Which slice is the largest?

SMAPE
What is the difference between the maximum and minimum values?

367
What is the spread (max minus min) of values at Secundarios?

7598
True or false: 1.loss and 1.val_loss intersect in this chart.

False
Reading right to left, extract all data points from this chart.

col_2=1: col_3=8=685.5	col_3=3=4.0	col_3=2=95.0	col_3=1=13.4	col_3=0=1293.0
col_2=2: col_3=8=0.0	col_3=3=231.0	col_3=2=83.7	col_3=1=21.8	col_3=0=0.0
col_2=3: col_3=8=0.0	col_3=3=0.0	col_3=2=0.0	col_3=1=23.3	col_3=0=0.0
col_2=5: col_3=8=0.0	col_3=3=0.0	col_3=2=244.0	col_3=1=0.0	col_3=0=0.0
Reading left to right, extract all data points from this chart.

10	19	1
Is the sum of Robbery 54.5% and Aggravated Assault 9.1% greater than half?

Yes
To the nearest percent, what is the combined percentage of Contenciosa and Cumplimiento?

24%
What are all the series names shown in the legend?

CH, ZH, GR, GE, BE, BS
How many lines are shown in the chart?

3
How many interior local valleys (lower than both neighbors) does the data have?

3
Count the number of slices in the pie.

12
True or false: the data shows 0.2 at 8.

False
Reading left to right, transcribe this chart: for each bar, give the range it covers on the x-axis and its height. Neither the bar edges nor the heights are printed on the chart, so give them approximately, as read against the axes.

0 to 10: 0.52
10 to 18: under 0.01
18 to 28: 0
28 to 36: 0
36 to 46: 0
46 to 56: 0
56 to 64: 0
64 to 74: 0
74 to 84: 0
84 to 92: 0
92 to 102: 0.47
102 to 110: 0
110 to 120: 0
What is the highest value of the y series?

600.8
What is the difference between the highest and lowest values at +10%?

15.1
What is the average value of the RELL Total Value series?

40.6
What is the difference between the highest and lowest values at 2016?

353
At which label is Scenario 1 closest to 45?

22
══════════════════════════════
## [About this task]
Render the material above as a JSON list of strings with one string for each line, leaving out blank lines.

## [Response area]
[
  "Which slice is the largest?",
  "SMAPE",
  "What is the difference between the maximum and minimum values?",
  "367",
  "What is the spread (max minus min) of values at Secundarios?",
  "7598",
  "True or false: 1.loss and 1.val_loss intersect in this chart.",
  "False",
  "Reading right to left, extract all data points from this chart.",
  "col_2=1: col_3=8=685.5\tcol_3=3=4.0\tcol_3=2=95.0\tcol_3=1=13.4\tcol_3=0=1293.0",
  "col_2=2: col_3=8=0.0\tcol_3=3=231.0\tcol_3=2=83.7\tcol_3=1=21.8\tcol_3=0=0.0",
  "col_2=3: col_3=8=0.0\tcol_3=3=0.0\tcol_3=2=0.0\tcol_3=1=23.3\tcol_3=0=0.0",
  "col_2=5: col_3=8=0.0\tcol_3=3=0.0\tcol_3=2=244.0\tcol_3=1=0.0\tcol_3=0=0.0",
  "Reading left to right, extract all data points from this chart.",
  "10\t19\t1",
  "Is the sum of Robbery 54.5% and Aggravated Assault 9.1% greater than half?",
  "Yes",
  "To the nearest percent, what is the combined percentage of Contenciosa and Cumplimiento?",
  "24%",
  "What are all the series names shown in the legend?",
  "CH, ZH, GR, GE, BE, BS",
  "How many lines are shown in the chart?",
  "3",
  "How many interior local valleys (lower than both neighbors) does the data have?",
  "3",
  "Count the number of slices in the pie.",
  "12",
  "True or false: the data shows 0.2 at 8.",
  "False",
  "Reading left to right, transcribe this chart: for each bar, give the range it covers on the x-axis and its height. Neither the bar edges nor the heights are printed on the chart, so give them approximately, as read against the axes.",
  "0 to 10: 0.52",
  "10 to 18: under 0.01",
  "18 to 28: 0",
  "28 to 36: 0",
  "36 to 46: 0",
  "46 to 56: 0",
  "56 to 64: 0",
  "64 to 74: 0",
  "74 to 84: 0",
  "84 to 92: 0",
  "92 to 102: 0.47",
  "102 to 110: 0",
  "110 to 120: 0",
  "What is the highest value of the y series?",
  "600.8",
  "What is the difference between the highest and lowest values at +10%?",
  "15.1",
  "What is the average value of the RELL Total Value series?",
  "40.6",
  "What is the difference between the highest and lowest values at 2016?",
  "353",
  "At which label is Scenario 1 closest to 45?",
  "22"
]